> Your assignment: Reprint the lines below as they are, minus the pictures.

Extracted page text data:

◇ ◇ ◇ ◇

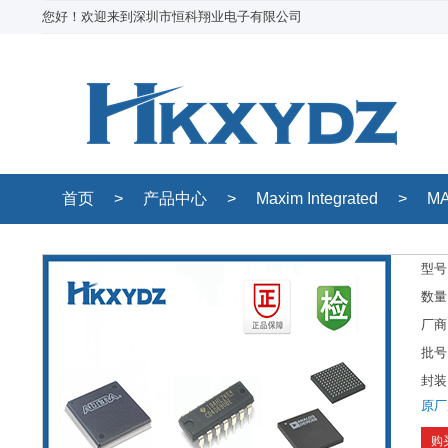
您好！欢迎来到深圳市恒科翔业电子有限公司
首页
>
产品中心
>
Maxim Integrated
>
MA
型号
数量
厂商
批号
封装
原厂
购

◇ ◇ ◇ ◇

> Solution to this task:
您好！欢迎来到深圳市恒科翔业电子有限公司
首页
>
产品中心
>
Maxim Integrated
>
MA
型号
数量
厂商
批号
封装
原厂
购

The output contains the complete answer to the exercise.